The consensus of the 46 economists surveyed was that improving vacancy and occupancy rates will drive “above average rent growth in all commercial real estate sectors,” according to the ULI report.
“A robust labor market benefits all types of commercial property, and despite some monthly noise, job gains have finally turned the corner,” said survey participant Calvin Schnure, NAREIT's senior vice president for research and economic analysis. “2015 could mark an inflection point for real estate, especially the office sector.”
According to the survey results, total returns for institutional-quality direct real estate investments, as measured by the National Council of Real Estate Investment Fiduciaries (NCREIF) Property Index, are expected to average 9.9 percent in the period from 2015 to 2017. That compares with a projected average return of 3 percent for 10-Year U.S. Treasury notes during the same period.

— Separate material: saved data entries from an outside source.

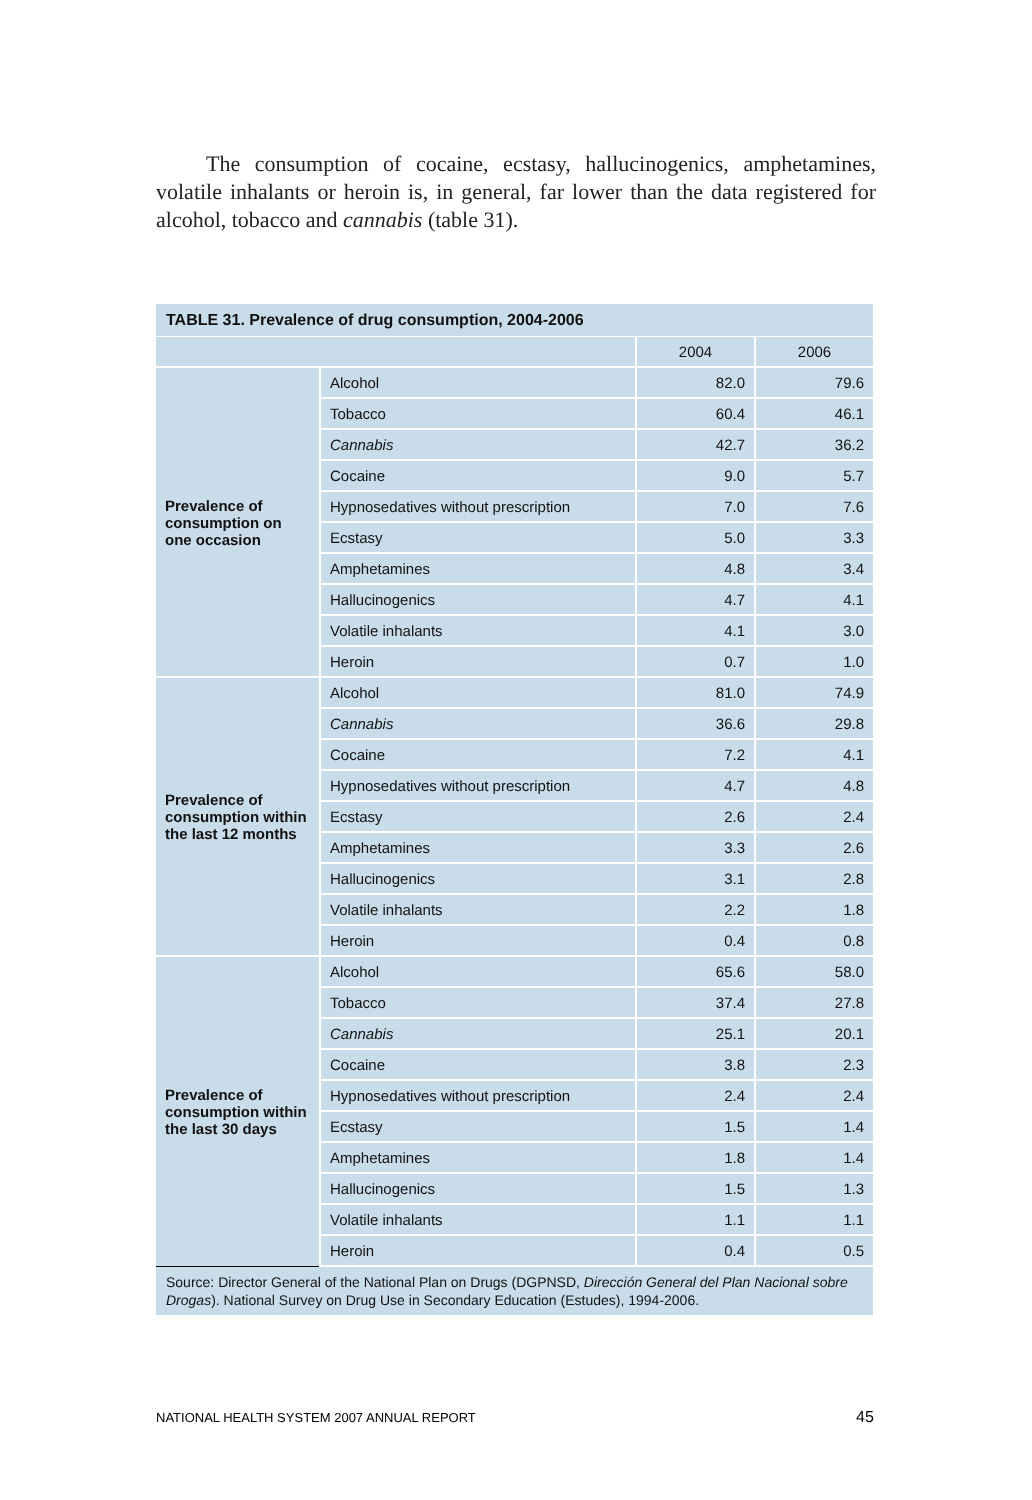The consumption of cocaine, ecstasy, hallucinogenics, amphetamines, volatile inhalants or heroin is, in general, far lower than the data registered for alcohol, tobacco and cannabis (table 31).
TABLE 31. Prevalence of drug consumption, 2004-2006
| | | 2004 | 2006 |
| --- | --- | --- | --- |
| Prevalence of consumption on one occasion | Alcohol | 82.0 | 79.6 |
| | Tobacco | 60.4 | 46.1 |
| | Cannabis | 42.7 | 36.2 |
| | Cocaine | 9.0 | 5.7 |
| | Hypnosedatives without prescription | 7.0 | 7.6 |
| | Ecstasy | 5.0 | 3.3 |
| | Amphetamines | 4.8 | 3.4 |
| | Hallucinogenics | 4.7 | 4.1 |
| | Volatile inhalants | 4.1 | 3.0 |
| | Heroin | 0.7 | 1.0 |
| Prevalence of consumption within the last 12 months | Alcohol | 81.0 | 74.9 |
| | Cannabis | 36.6 | 29.8 |
| | Cocaine | 7.2 | 4.1 |
| | Hypnosedatives without prescription | 4.7 | 4.8 |
| | Ecstasy | 2.6 | 2.4 |
| | Amphetamines | 3.3 | 2.6 |
| | Hallucinogenics | 3.1 | 2.8 |
| | Volatile inhalants | 2.2 | 1.8 |
| | Heroin | 0.4 | 0.8 |
| Prevalence of consumption within the last 30 days | Alcohol | 65.6 | 58.0 |
| | Tobacco | 37.4 | 27.8 |
| | Cannabis | 25.1 | 20.1 |
| | Cocaine | 3.8 | 2.3 |
| | Hypnosedatives without prescription | 2.4 | 2.4 |
| | Ecstasy | 1.5 | 1.4 |
| | Amphetamines | 1.8 | 1.4 |
| | Hallucinogenics | 1.5 | 1.3 |
| | Volatile inhalants | 1.1 | 1.1 |
| | Heroin | 0.4 | 0.5 |
Source: Director General of the National Plan on Drugs (DGPNSD, Dirección General del Plan Nacional sobre Drogas). National Survey on Drug Use in Secondary Education (Estudes), 1994-2006.
NATIONAL HEALTH SYSTEM 2007 ANNUAL REPORT
45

The economists estimate that issuance of commercial mortgage-backed securities (CMBS) will total $115 billion in 2015, $133 billion in 2016 and $150 billion in 2017. In 2014, CMBS issuance was $94 billion.
Real estate lending is expected to remain competitive, according to the survey. “This is good news for the many borrowers with loans coming due over the next three years,” said William Maher, director of North American strategy for LaSalle Investment Management and a survey participant.
Commercial real estate prices as measured by the Moody’s/RCA Index are projected to rise by an average of 7.6 percent per year, compared with a long-term average increase of 5.3 percent, the forecast noted.
Regarding market fundamentals, vacancy rates, rental rates, total returns and product availability for most commercial property sectors are expected to exceed or hold close to 20-year averages for each category.
Warehouse rents and hotel revenue per available room (RevPAR) are expected to be leaders among the major property types, growing by an annual average of 3.6 percent and 5.3 percent respectively in the 2015 to 2017 period.
In the office sector, the forecast predicts that rental rates are forecast to rise by an annual average of 2.5 percent in the 2015 to 2017 period, while retail rental rates are seen rising an average of 2.6 percent annually in the same time frame. Apartment rental rates are forecast to increase an average of 3.1 percent annually between 2015 and 2017.